─── Records for processing

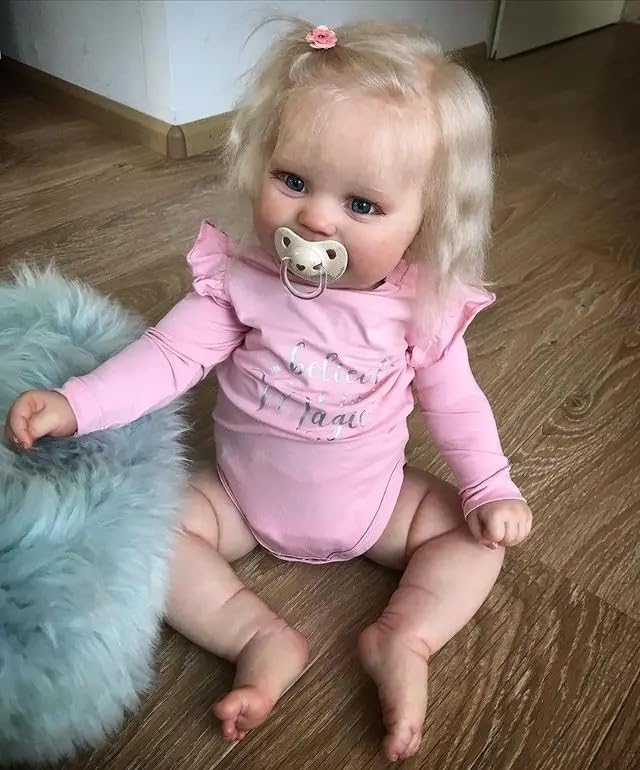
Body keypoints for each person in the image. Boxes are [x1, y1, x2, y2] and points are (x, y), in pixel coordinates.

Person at [5, 20, 533, 762]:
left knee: (476, 542)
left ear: (425, 222)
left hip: (379, 506)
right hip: (239, 499)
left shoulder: (420, 309)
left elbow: (456, 404)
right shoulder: (241, 281)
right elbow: (166, 357)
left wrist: (489, 486)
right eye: (293, 181)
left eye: (362, 205)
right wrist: (78, 403)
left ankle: (406, 636)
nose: (314, 217)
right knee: (144, 532)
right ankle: (256, 635)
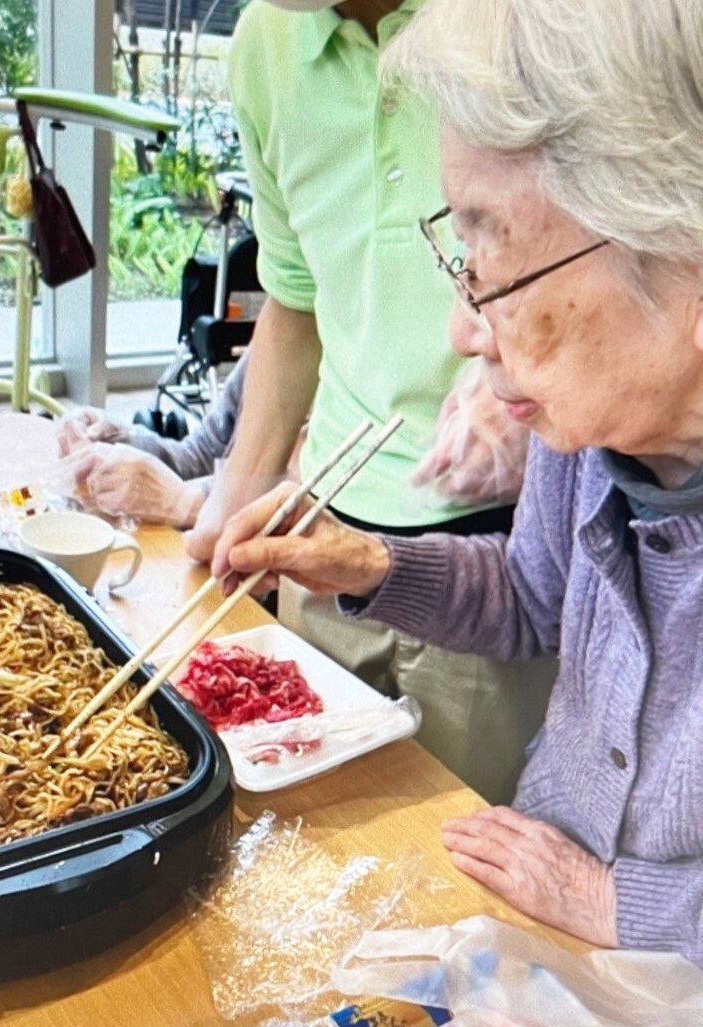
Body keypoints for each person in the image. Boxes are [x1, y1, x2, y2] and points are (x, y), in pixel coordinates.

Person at [211, 0, 703, 1027]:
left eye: (495, 261)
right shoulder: (604, 422)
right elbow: (533, 597)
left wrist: (619, 900)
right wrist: (365, 562)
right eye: (462, 253)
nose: (460, 331)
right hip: (552, 985)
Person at [182, 0, 556, 805]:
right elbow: (297, 296)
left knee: (448, 867)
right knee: (297, 836)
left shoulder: (528, 23)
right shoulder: (264, 42)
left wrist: (527, 362)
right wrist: (237, 493)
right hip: (321, 536)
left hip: (498, 560)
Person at [56, 350, 249, 528]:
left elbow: (273, 513)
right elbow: (201, 455)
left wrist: (186, 502)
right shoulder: (257, 358)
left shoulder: (273, 342)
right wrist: (123, 441)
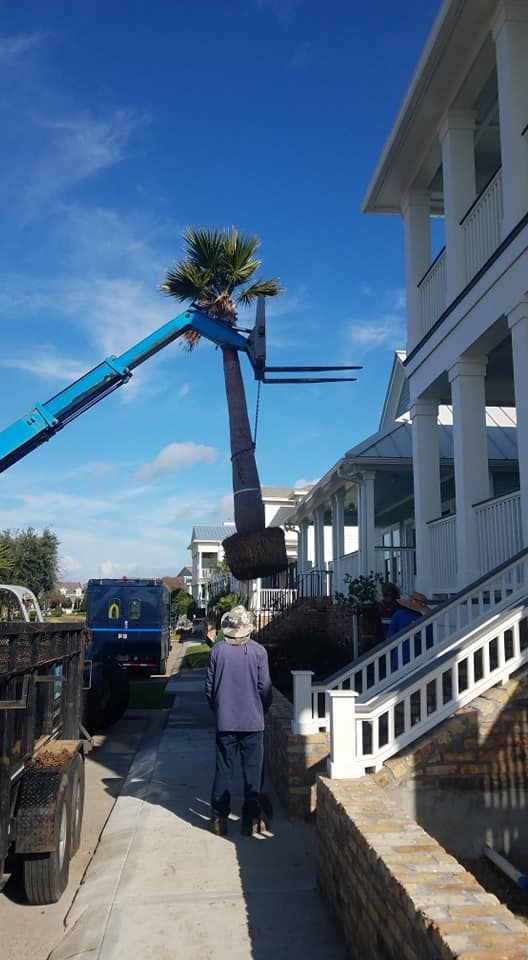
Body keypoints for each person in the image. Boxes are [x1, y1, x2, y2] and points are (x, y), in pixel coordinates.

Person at [205, 604, 272, 837]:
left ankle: (218, 818)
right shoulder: (258, 652)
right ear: (248, 628)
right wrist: (262, 708)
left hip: (225, 721)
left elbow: (210, 688)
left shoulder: (218, 651)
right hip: (253, 721)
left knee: (223, 768)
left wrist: (218, 708)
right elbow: (265, 689)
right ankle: (251, 820)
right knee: (253, 772)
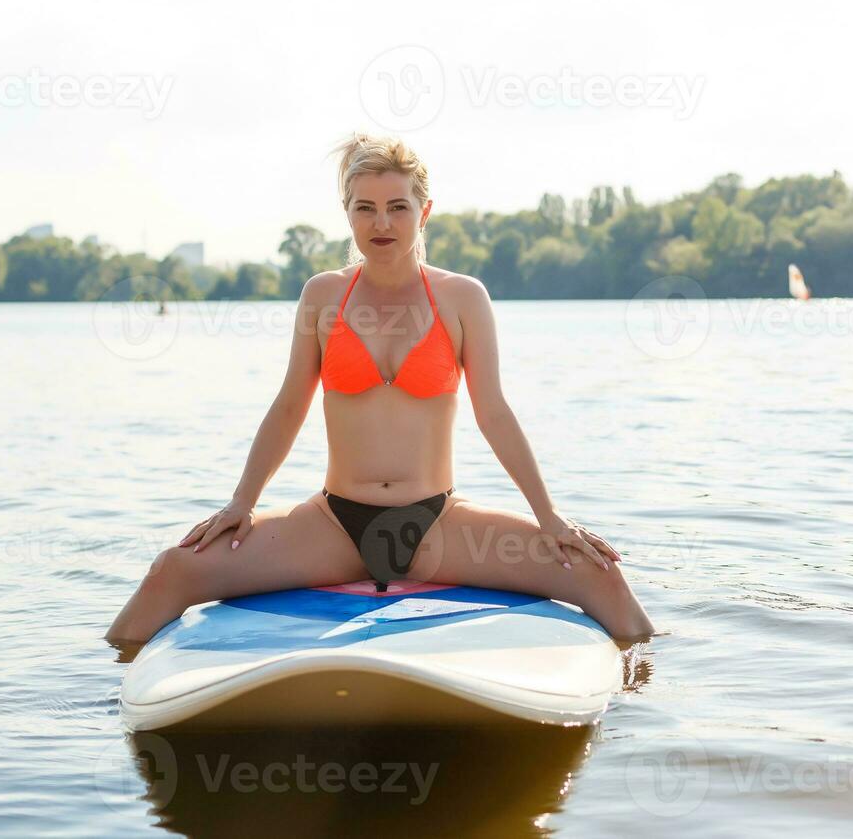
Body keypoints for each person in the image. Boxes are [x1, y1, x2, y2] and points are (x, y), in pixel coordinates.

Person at [106, 133, 654, 645]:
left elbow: (495, 414)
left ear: (425, 212)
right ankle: (102, 708)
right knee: (170, 571)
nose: (381, 222)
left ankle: (642, 693)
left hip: (437, 525)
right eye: (364, 207)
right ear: (347, 214)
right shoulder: (323, 296)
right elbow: (290, 404)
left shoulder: (463, 298)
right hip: (334, 526)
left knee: (597, 574)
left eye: (398, 207)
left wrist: (548, 517)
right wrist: (242, 501)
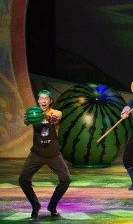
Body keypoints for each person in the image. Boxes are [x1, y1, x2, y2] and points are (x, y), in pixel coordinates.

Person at [18, 89, 72, 219]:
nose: (44, 101)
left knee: (65, 179)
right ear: (38, 101)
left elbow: (56, 118)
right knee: (23, 179)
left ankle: (52, 206)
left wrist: (48, 117)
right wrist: (27, 119)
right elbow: (27, 121)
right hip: (37, 153)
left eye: (46, 98)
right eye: (41, 98)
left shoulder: (56, 112)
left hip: (53, 153)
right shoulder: (33, 113)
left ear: (50, 101)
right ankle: (35, 205)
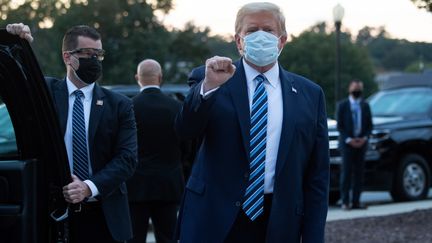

──────

Repeat exactly and only the lines from the start of the data above through the line that holds "right elbow: (201, 455)", inclusive. Pictures do not belong in the copy.

Body keypoints for each person in the image. Boxes are [x1, y1, x2, y2] and points are (x, y), in pixel coordinates.

Person at [5, 20, 533, 762]:
left knee: (476, 542)
left ear: (425, 222)
left hip: (379, 506)
right hip: (239, 499)
left shoulder: (420, 309)
left elbow: (456, 404)
right shoulder: (241, 281)
right elbow: (166, 357)
left wrist: (489, 486)
right eye: (293, 181)
left eye: (362, 205)
right wrist: (78, 403)
left ankle: (406, 636)
nose: (314, 217)
right knee: (144, 532)
right ankle: (256, 635)
Body keypoints for each person in the image. Boxes are [x1, y1, x2, y2] and points are (x, y), in pixel coordinates.

Person at [211, 0, 703, 1027]:
left eye: (495, 261)
right shoulder: (604, 422)
right elbow: (533, 597)
left wrist: (619, 900)
right wrist: (365, 562)
right eye: (462, 253)
nose: (460, 331)
right hip: (552, 985)
Person at [182, 0, 556, 805]:
right elbow: (297, 296)
left knee: (448, 867)
right knee: (297, 836)
left shoulder: (528, 23)
right shoulder: (264, 42)
left wrist: (527, 362)
right wrist: (237, 493)
right hip: (321, 536)
left hip: (498, 560)
Person at [56, 350, 249, 528]:
left elbow: (273, 513)
right elbow: (201, 455)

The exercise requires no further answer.